The Utah Rivers Council identifies the total secondary water use in the watershed as 183,000 acre-feet and hopes to conserve some percentage of that, although the efficacy of the proposed system is so far unknown. If we’re generous and assume that secondary water conservation could result in an additional 50,000 acre-feet reaching the lake per year (savings of 27% over current use), we find that returning to the minimum healthy level will require some 80 years.

And this does not account for drought, where any conservation savings go to meet demand, or the effects of a changing climate that may reduce the overall amount of water available in our system.

The proposed plan is wholly inadequate because it focuses on the little brother of water use, while ignoring the 800-pound farming gorilla. This is understandable. Agriculture holds a special place in the imagination of Utah residents and legislators and mandated cuts (or increased water costs) to producers are a non-starter. If we can’t mandate water savings, what can we do?

It is time to think bigger, both for the Great Salt Lake and throughout the state. There are savings to be found in agriculture, through conversion to more efficient watering practices, piping canals and ditches to reduce seepage and evaporation, and through other means.

However, cost is a major impediment, as borne out by responses to the Census on Agriculture from the USDA. Many smaller farmers simply cannot find hundreds of thousands of dollars to convert their systems to something more efficient or are unsure that they will be able to recoup the cost.

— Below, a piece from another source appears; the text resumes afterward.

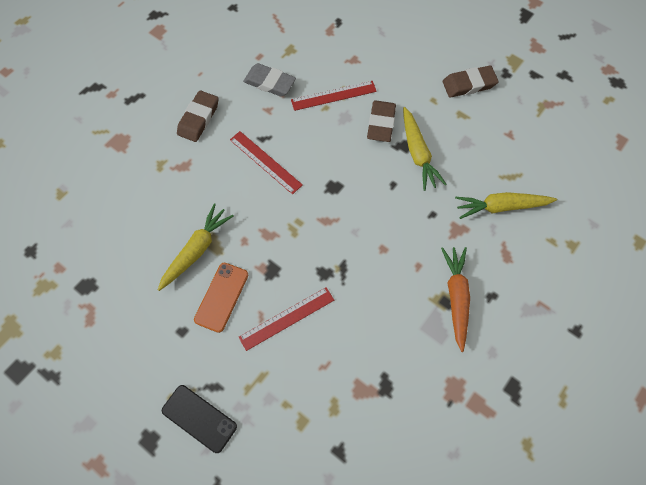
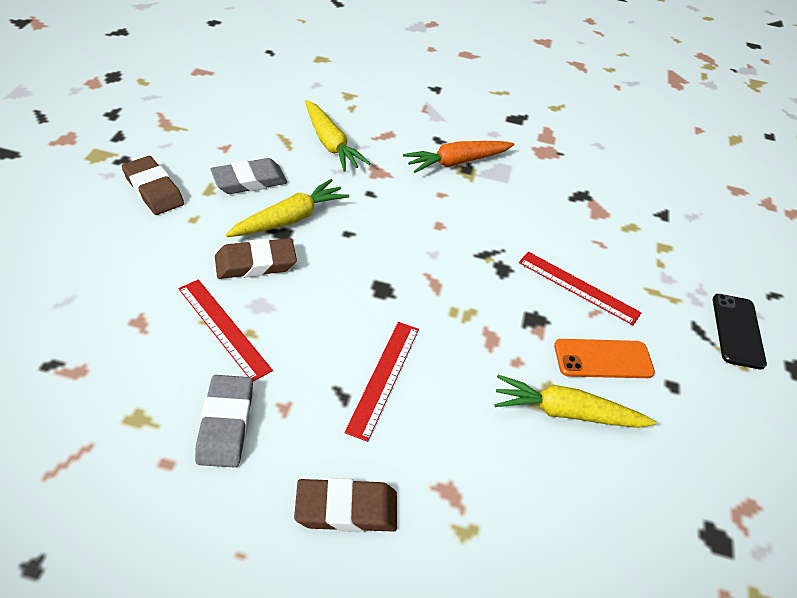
camera: 120 degrees left, 20 degrees down
none -> grey eraser [210,158,287,194]

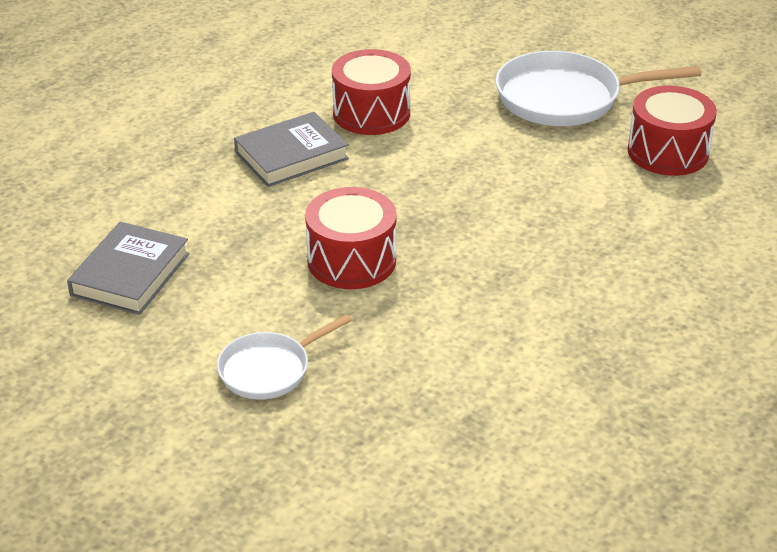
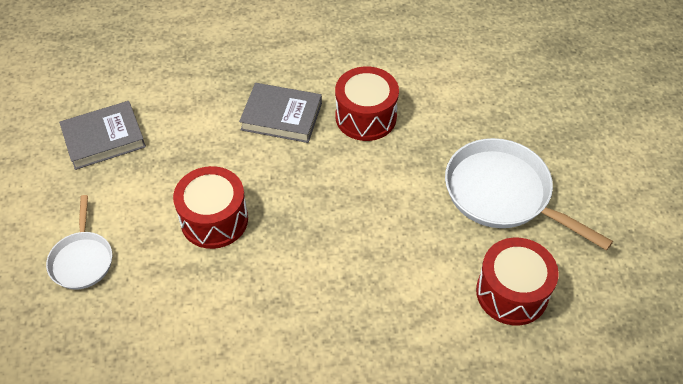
camera: 45 degrees right, 15 degrees up
white pan [217,314,352,400] -> white pan turned 105 degrees counterclockwise [46,195,112,289]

At times, Utah looks at the water from the Bear River or the Colorado River with thirsty eyes, hoping to resolve our issues with more of the giant public works dams of the 20th century. What if we took that same level of investment and put it into agricultural conservation? Not loans that place a larger burden on the farmer but grants that enable them to flourish. State money could also leverage funding already available from federal sources such as the NRCS.

As part of the program, the state could receive the rights for a portion of the water saved through conservation, allowing that water to flow down into the Great Salt Lake or Lake Powell, or the other reservoirs we depend on for our lives.

In all, thousands of farms and hundreds of canals and ditches would be improved, allowing hundreds of thousands of additional acre-feet to flow into the Great Salt Lake while bolstering the ability of our farmers to continue producing the food we need through drought and climate change.

Peter Steele

Peter Steele is a resident of Pleasant Grove and an environmental consultant for Wilson & Company. His views are his own and do not necessarily represent the views of his employer.